“The goal is not to look to the government to pass laws,” said Dan Miner, a convener of the New York City Transition hub. “But rather what can neighbors do to support each other in making good lifestyle changes, and what are the ways community members can work together to start imagining a more positive outcome.”
Such are the tenets of the Transition movement, a community-minded non-profit activist organization founded in the UK 10 years ago but recently introduced in the US, with the Rockaways as the central neighborhood for the East Coast roll-out.
The movement aims to make cities more sustainable by taking a local, neighborhood-minded approach to cutting down on waste and emissions.

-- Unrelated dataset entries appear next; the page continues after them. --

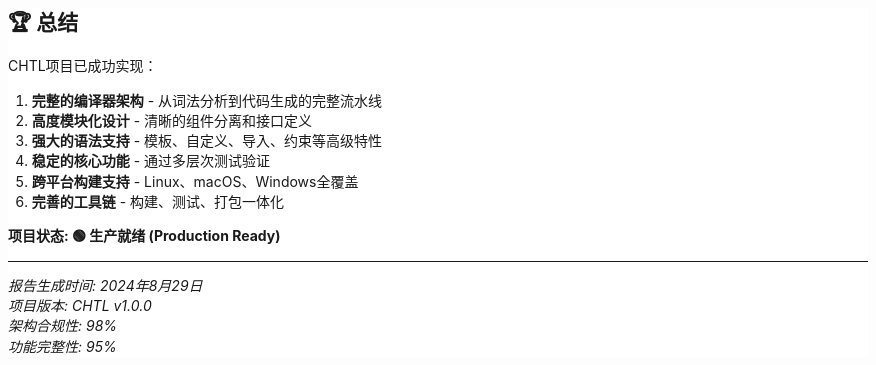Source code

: ## 🏆 总结

CHTL项目已成功实现：

1. **完整的编译器架构** - 从词法分析到代码生成的完整流水线
2. **高度模块化设计** - 清晰的组件分离和接口定义
3. **强大的语法支持** - 模板、自定义、导入、约束等高级特性
4. **稳定的核心功能** - 通过多层次测试验证
5. **跨平台构建支持** - Linux、macOS、Windows全覆盖
6. **完善的工具链** - 构建、测试、打包一体化

**项目状态: 🟢 生产就绪 (Production Ready)**

---

*报告生成时间: 2024年8月29日*  
*项目版本: CHTL v1.0.0*  
*架构合规性: 98%*  
*功能完整性: 95%*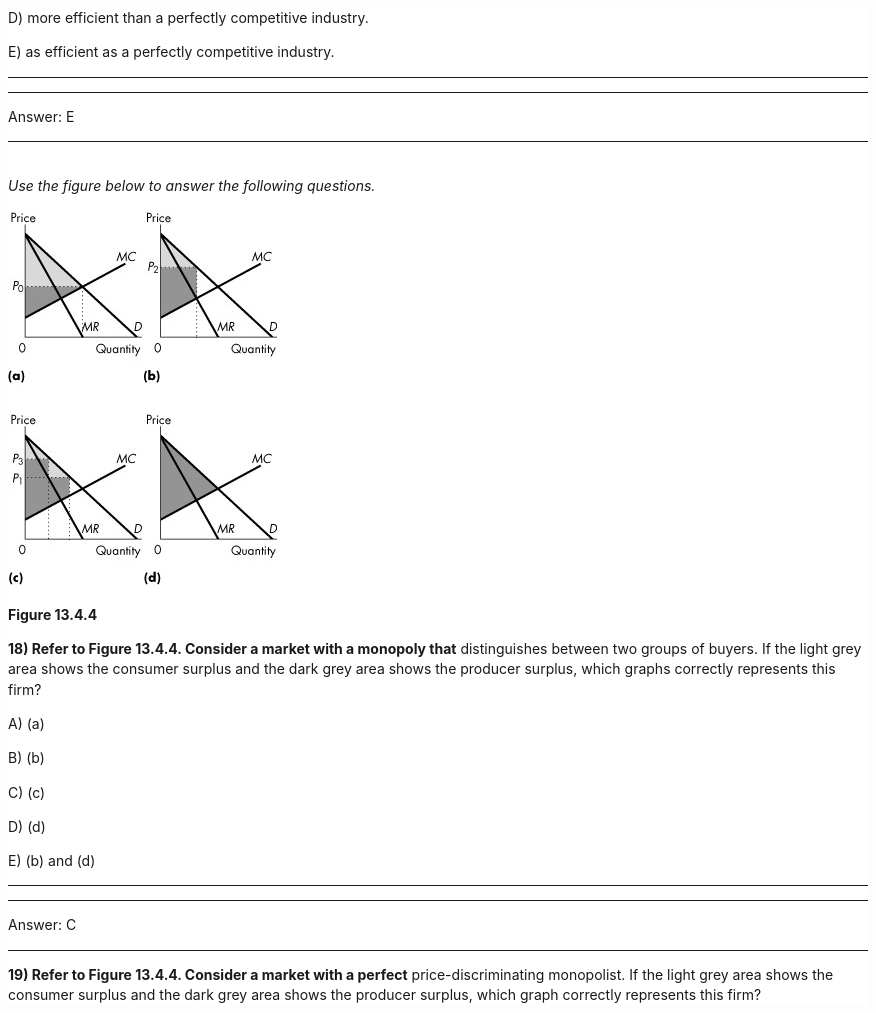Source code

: D\) more efficient than a perfectly competitive industry.

E\) as efficient as a perfectly competitive industry.

---
---
Answer: E

---
*\
Use the figure below to answer the following questions.*

![](./media/image6.jpeg)

**Figure 13.4.4**

**18\) Refer to Figure 13.4.4. Consider a market with a monopoly that**
distinguishes between two groups of buyers. If the light grey area shows
the consumer surplus and the dark grey area shows the producer surplus,
which graphs correctly represents this firm?

A\) (a)

B\) (b)

C\) (c)

D\) (d)

E\) (b) and (d)

---
---
Answer: C

---
**19\) Refer to Figure 13.4.4. Consider a market with a perfect**
price-discriminating monopolist. If the light grey area shows the
consumer surplus and the dark grey area shows the producer surplus,
which graph correctly represents this firm?
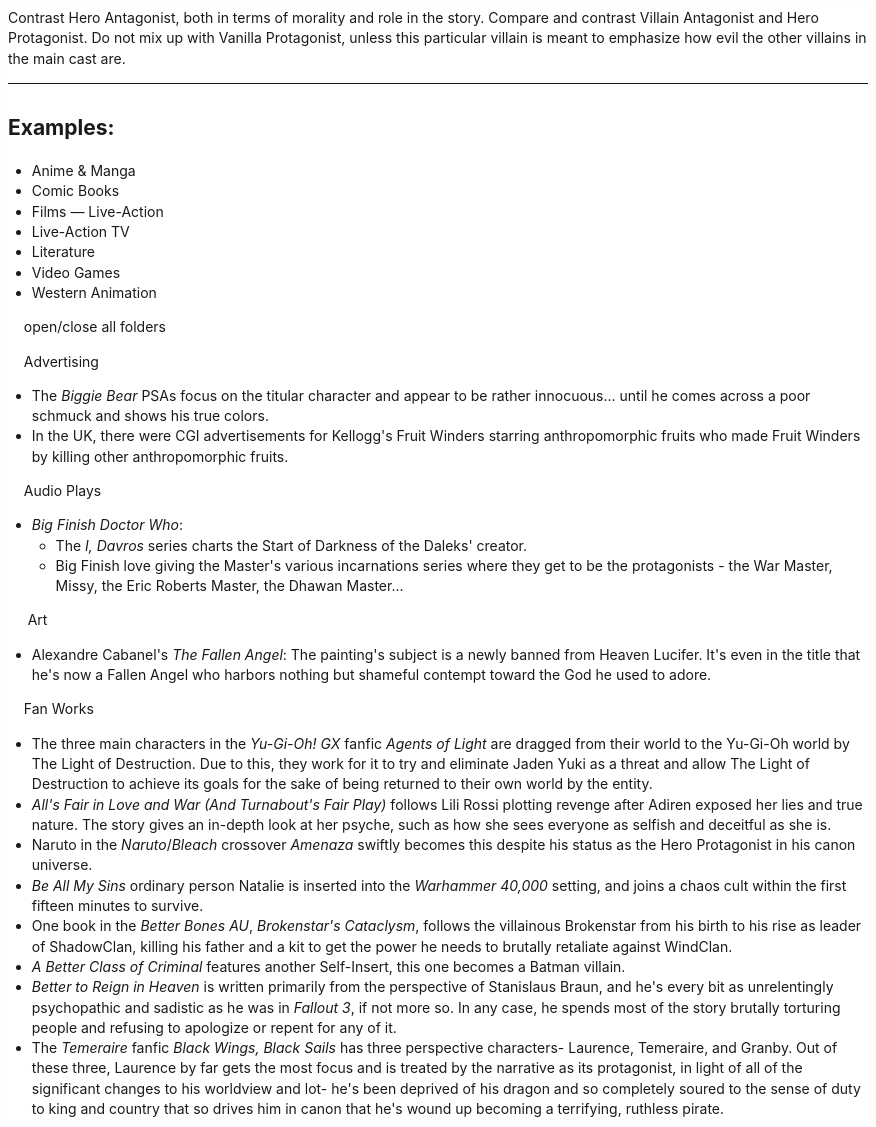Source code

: Contrast Hero Antagonist, both in terms of morality and role in the story. Compare and contrast Villain Antagonist and Hero Protagonist. Do not mix up with Vanilla Protagonist, unless this particular villain is meant to emphasize how evil the other villains in the main cast are.

___

## Examples:

-   Anime & Manga
-   Comic Books
-   Films — Live-Action
-   Live-Action TV
-   Literature
-   Video Games
-   Western Animation

    open/close all folders 

    Advertising 

-   The _Biggie Bear_ PSAs focus on the titular character and appear to be rather innocuous... until he comes across a poor schmuck and shows his true colors.
-   In the UK, there were CGI advertisements for Kellogg's Fruit Winders starring anthropomorphic fruits who made Fruit Winders by killing other anthropomorphic fruits.

    Audio Plays 

-   _Big Finish Doctor Who_:
    -   The _I, Davros_ series charts the Start of Darkness of the Daleks' creator.
    -   Big Finish love giving the Master's various incarnations series where they get to be the protagonists - the War Master, Missy, the Eric Roberts Master, the Dhawan Master...

     Art 

-   Alexandre Cabanel's _The Fallen Angel_: The painting's subject is a newly banned from Heaven Lucifer. It's even in the title that he's now a Fallen Angel who harbors nothing but shameful contempt toward the God he used to adore.

    Fan Works 

-   The three main characters in the _Yu-Gi-Oh! GX_ fanfic _Agents of Light_ are dragged from their world to the Yu-Gi-Oh world by The Light of Destruction. Due to this, they work for it to try and eliminate Jaden Yuki as a threat and allow The Light of Destruction to achieve its goals for the sake of being returned to their own world by the entity.
-   _All's Fair in Love and War (And Turnabout's Fair Play)_ follows Lili Rossi plotting revenge after Adiren exposed her lies and true nature. The story gives an in-depth look at her psyche, such as how she sees everyone as selfish and deceitful as she is.
-   Naruto in the _Naruto_/_Bleach_ crossover _Amenaza_ swiftly becomes this despite his status as the Hero Protagonist in his canon universe.
-   _Be All My Sins_ ordinary person Natalie is inserted into the _Warhammer 40,000_ setting, and joins a chaos cult within the first fifteen minutes to survive.
-   One book in the _Better Bones AU_, _Brokenstar's Cataclysm_, follows the villainous Brokenstar from his birth to his rise as leader of ShadowClan, killing his father and a kit to get the power he needs to brutally retaliate against WindClan.
-   _A Better Class of Criminal_ features another Self-Insert, this one becomes a Batman villain.
-   _Better to Reign in Heaven_ is written primarily from the perspective of Stanislaus Braun, and he's every bit as unrelentingly psychopathic and sadistic as he was in _Fallout 3_, if not more so. In any case, he spends most of the story brutally torturing people and refusing to apologize or repent for any of it.
-   The _Temeraire_ fanfic _Black Wings, Black Sails_ has three perspective characters- Laurence, Temeraire, and Granby. Out of these three, Laurence by far gets the most focus and is treated by the narrative as its protagonist, in light of all of the significant changes to his worldview and lot- he's been deprived of his dragon and so completely soured to the sense of duty to king and country that so drives him in canon that he's wound up becoming a terrifying, ruthless pirate.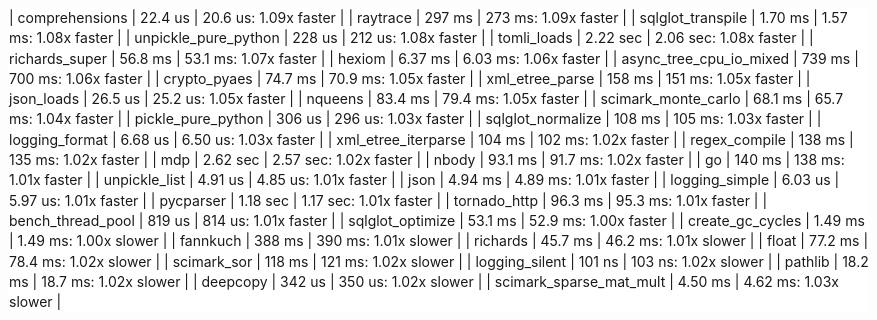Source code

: | comprehensions           | 22.4 us                                                | 20.6 us: 1.09x faster                                                 |
| raytrace                 | 297 ms                                                 | 273 ms: 1.09x faster                                                  |
| sqlglot_transpile        | 1.70 ms                                                | 1.57 ms: 1.08x faster                                                 |
| unpickle_pure_python     | 228 us                                                 | 212 us: 1.08x faster                                                  |
| tomli_loads              | 2.22 sec                                               | 2.06 sec: 1.08x faster                                                |
| richards_super           | 56.8 ms                                                | 53.1 ms: 1.07x faster                                                 |
| hexiom                   | 6.37 ms                                                | 6.03 ms: 1.06x faster                                                 |
| async_tree_cpu_io_mixed  | 739 ms                                                 | 700 ms: 1.06x faster                                                  |
| crypto_pyaes             | 74.7 ms                                                | 70.9 ms: 1.05x faster                                                 |
| xml_etree_parse          | 158 ms                                                 | 151 ms: 1.05x faster                                                  |
| json_loads               | 26.5 us                                                | 25.2 us: 1.05x faster                                                 |
| nqueens                  | 83.4 ms                                                | 79.4 ms: 1.05x faster                                                 |
| scimark_monte_carlo      | 68.1 ms                                                | 65.7 ms: 1.04x faster                                                 |
| pickle_pure_python       | 306 us                                                 | 296 us: 1.03x faster                                                  |
| sqlglot_normalize        | 108 ms                                                 | 105 ms: 1.03x faster                                                  |
| logging_format           | 6.68 us                                                | 6.50 us: 1.03x faster                                                 |
| xml_etree_iterparse      | 104 ms                                                 | 102 ms: 1.02x faster                                                  |
| regex_compile            | 138 ms                                                 | 135 ms: 1.02x faster                                                  |
| mdp                      | 2.62 sec                                               | 2.57 sec: 1.02x faster                                                |
| nbody                    | 93.1 ms                                                | 91.7 ms: 1.02x faster                                                 |
| go                       | 140 ms                                                 | 138 ms: 1.01x faster                                                  |
| unpickle_list            | 4.91 us                                                | 4.85 us: 1.01x faster                                                 |
| json                     | 4.94 ms                                                | 4.89 ms: 1.01x faster                                                 |
| logging_simple           | 6.03 us                                                | 5.97 us: 1.01x faster                                                 |
| pycparser                | 1.18 sec                                               | 1.17 sec: 1.01x faster                                                |
| tornado_http             | 96.3 ms                                                | 95.3 ms: 1.01x faster                                                 |
| bench_thread_pool        | 819 us                                                 | 814 us: 1.01x faster                                                  |
| sqlglot_optimize         | 53.1 ms                                                | 52.9 ms: 1.00x faster                                                 |
| create_gc_cycles         | 1.49 ms                                                | 1.49 ms: 1.00x slower                                                 |
| fannkuch                 | 388 ms                                                 | 390 ms: 1.01x slower                                                  |
| richards                 | 45.7 ms                                                | 46.2 ms: 1.01x slower                                                 |
| float                    | 77.2 ms                                                | 78.4 ms: 1.02x slower                                                 |
| scimark_sor              | 118 ms                                                 | 121 ms: 1.02x slower                                                  |
| logging_silent           | 101 ns                                                 | 103 ns: 1.02x slower                                                  |
| pathlib                  | 18.2 ms                                                | 18.7 ms: 1.02x slower                                                 |
| deepcopy                 | 342 us                                                 | 350 us: 1.02x slower                                                  |
| scimark_sparse_mat_mult  | 4.50 ms                                                | 4.62 ms: 1.03x slower                                                 |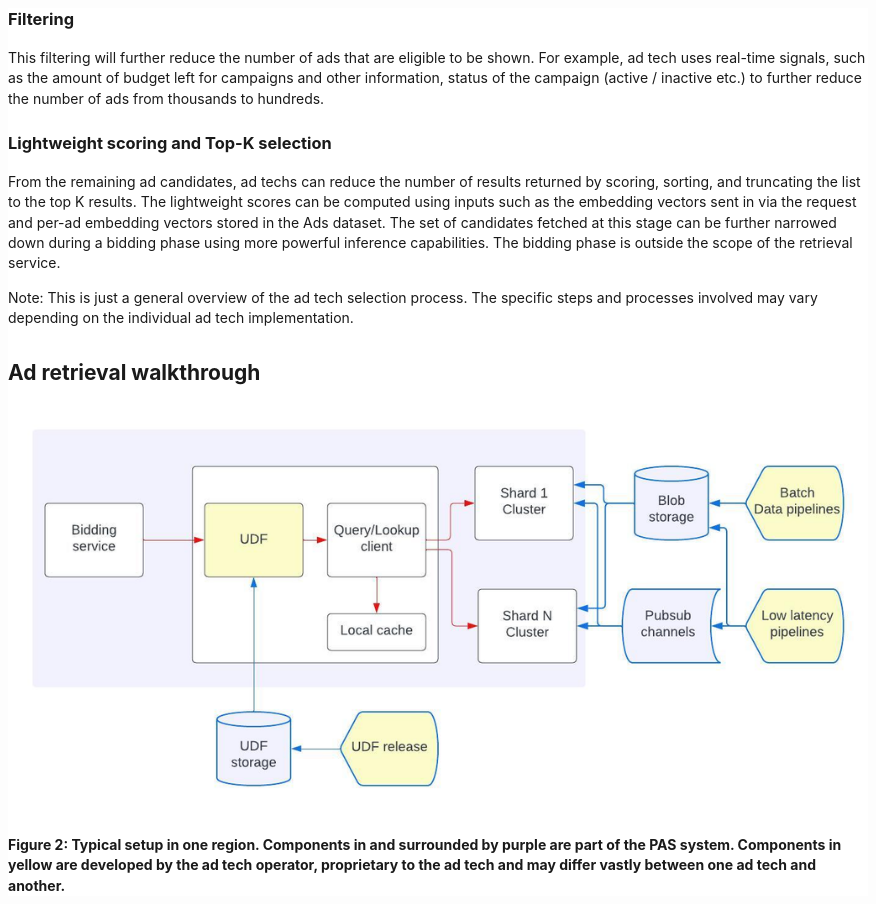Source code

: ### Filtering

This filtering will further reduce the number of ads that are eligible to be shown. For example, ad
tech uses real-time signals, such as the amount of budget left for campaigns and other information,
status of the campaign (active / inactive etc.) to further reduce the number of ads from thousands
to hundreds.

### Lightweight scoring and Top-K selection

From the remaining ad candidates, ad techs can reduce the number of results returned by scoring,
sorting, and truncating the list to the top K results. The lightweight scores can be computed using
inputs such as the embedding vectors sent in via the request and per-ad embedding vectors stored in
the Ads dataset. The set of candidates fetched at this stage can be further narrowed down during a
bidding phase using more powerful inference capabilities. The bidding phase is outside the scope of
the retrieval service.

Note: This is just a general overview of the ad tech selection process. The specific steps and
processes involved may vary depending on the individual ad tech implementation.

## Ad retrieval walkthrough

![alt_text](../assets/ad_retrieval_walkthrough.png 'walkthrough')



#### Figure 2: Typical setup in one region. Components in and surrounded by purple are part of the PAS system. Components in yellow are developed by the ad tech operator, proprietary to the ad tech and may differ vastly between one ad tech and another.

“A very big piece of Transition was cooked up by people thinking we all have to make our communities more sustainable and resilient,” Miner said. “If you wait for the government, it’s going to be too little too late, and individual responses alone aren’t enough. “
Miner, who worked for the Long Island City Partnership for nearly 15 years, is spearheading efforts to gain traction throughout NYC neighborhoods. He said that he had long been an environmental activist for years, but was only recently asked to join the network as it jumpstarted its North America extension.
“What do we have to do to work backwards to make sure we’re s sustainable as possible?” he asked. “We’re enhancing community connections at the same time. We’re making neighborhoods more resilient.”
The first Transition workshop will held on April 18 at Battalion Pentacostal Church, 454 Beach 67th Street, from 9 a.m. to 5 p.m.